So, to celebrate, let's make a program that retroactively applies this design (oversimplified, of course)!

So, the most important changes are:

  • our new name is now Code Golf and Coding Challenges
  • our site is no longer the default blue color and is instead a nice dark green

So, given a string, change:

  • PPCG to CGCC
  • Programming Puzzles {non-whitespace} Code Golf to Code Golf {same-thing} Coding Challenges (for example, Programming Puzzles + Code Golf, and Code Golf, and & Code Golf would all be changed to Code Golf + Coding Challenges, and Coding Challenges, and & Coding Challenges.
  • #abc to #acb (swap blue to green and vice versa - just ignore the fact that green shouldn't logically become blue but I don't want to complicate the color shifting)
  • #abcdef to #abefcd (same as above)

Note that for the color swaps, you should accept any hexadecimal digit from 0-9 to a-f.

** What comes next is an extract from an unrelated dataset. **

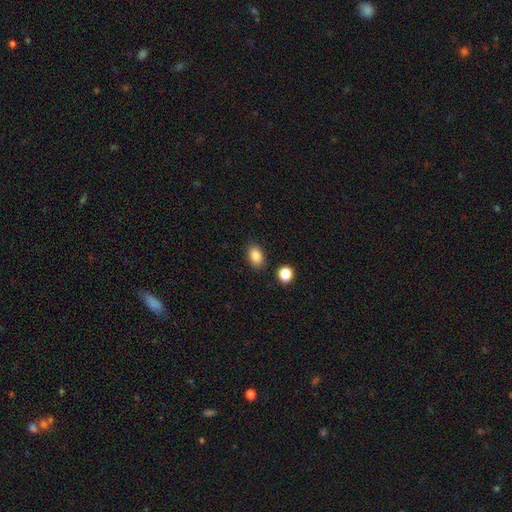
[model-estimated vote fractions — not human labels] This appears to be a smooth galaxy with no disk features (86%) that is in between round and cigar-shaped (81%). Merging: none (84%).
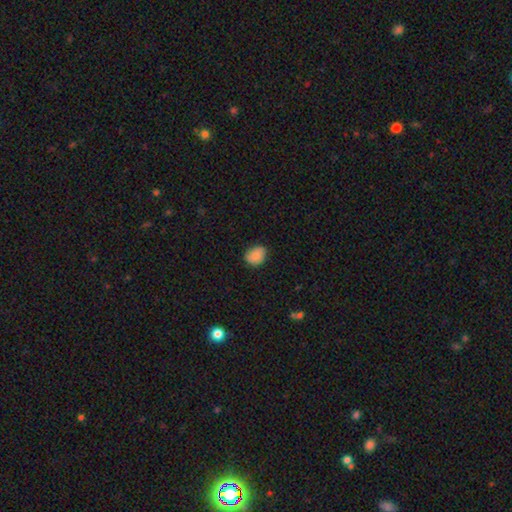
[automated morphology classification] Smooth or featured? smooth (86%)
How rounded? in between (50%)
Merging? none (72%)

You can choose what case of hex digit to require, but it must be consistent and the same from input to output.

Your substitutions can be case-sensitive, and if not, please specify how the output works.

The substitutions should only happen when the string is surrounded by word boundaries (including the start of the #). In other words, each of the specified substitutions should only occur if the match is at the edge of the string or is bordered by non-alphanumeric characters (on both sides).

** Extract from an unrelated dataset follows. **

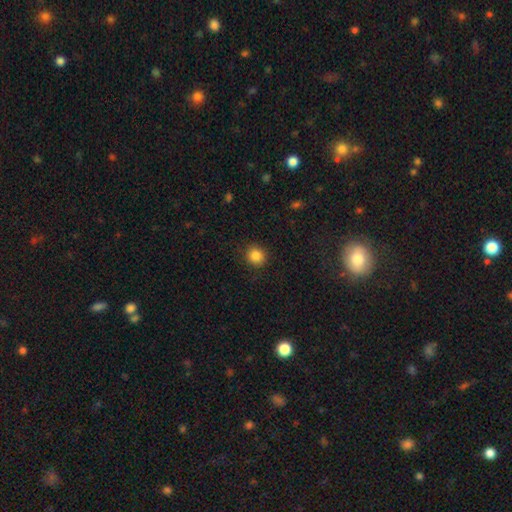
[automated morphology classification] smooth-or-featured: smooth: 86% | star or artifact: 10% | featured or disk: 4%
  how-rounded: round: 89% | in between: 10% | cigar-shaped: 1%
  merging: none: 89% | minor disturbance: 8% | major disturbance: 3% | merger: 1%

Standard loopholes apply. This is a code-golf challenge, so the shortest code wins!

Examples

PPCG -> CGCC
Programming Puzzles or Code Golf -> Code Golf or Coding Challenges
PPCG stands for Programming Puzzles and Code Golf and its site color is #abf -> CGCC stands for Code Golf and Coding Challenges and its site color is #afb
The color #00f is much more intense than #5568ed -> The color #0f0 is much more intense than #55ed68
Programming Puzzles and No Substitution -> Programming Puzzles and No Substitution
No Substitution and Code Golf -> No Substitution and Code Golf
Programming Puzzles and no substitution Code Golf -> Programming Puzzles and no substitution Code Golf
Code Golf and Programming Puzzles -> Code Golf and Programming Puzzles
Programming Puzzles and Programming Puzzles and Code Golf -> Programming Puzzles and Code Golf and Coding Challenges

(for the last test case, it is important to note that the translated string could be translated again but the transformation must be applied exactly once)

Important Update

(Thanks @tsh)

The Programming Puzzles ... Code Golf substitution rule can include the other rules inside of it (Programming Puzzles PPCG Code Golf is valid). In this case, you may choose whether or not the rules are applied, but it must be deterministic. I'm not requiring that you be consistent between PPCG and #... because answers seem to implement the rules in my list ordering which results in inconsistencies. This is just a clarification; I believe all current answers remain valid.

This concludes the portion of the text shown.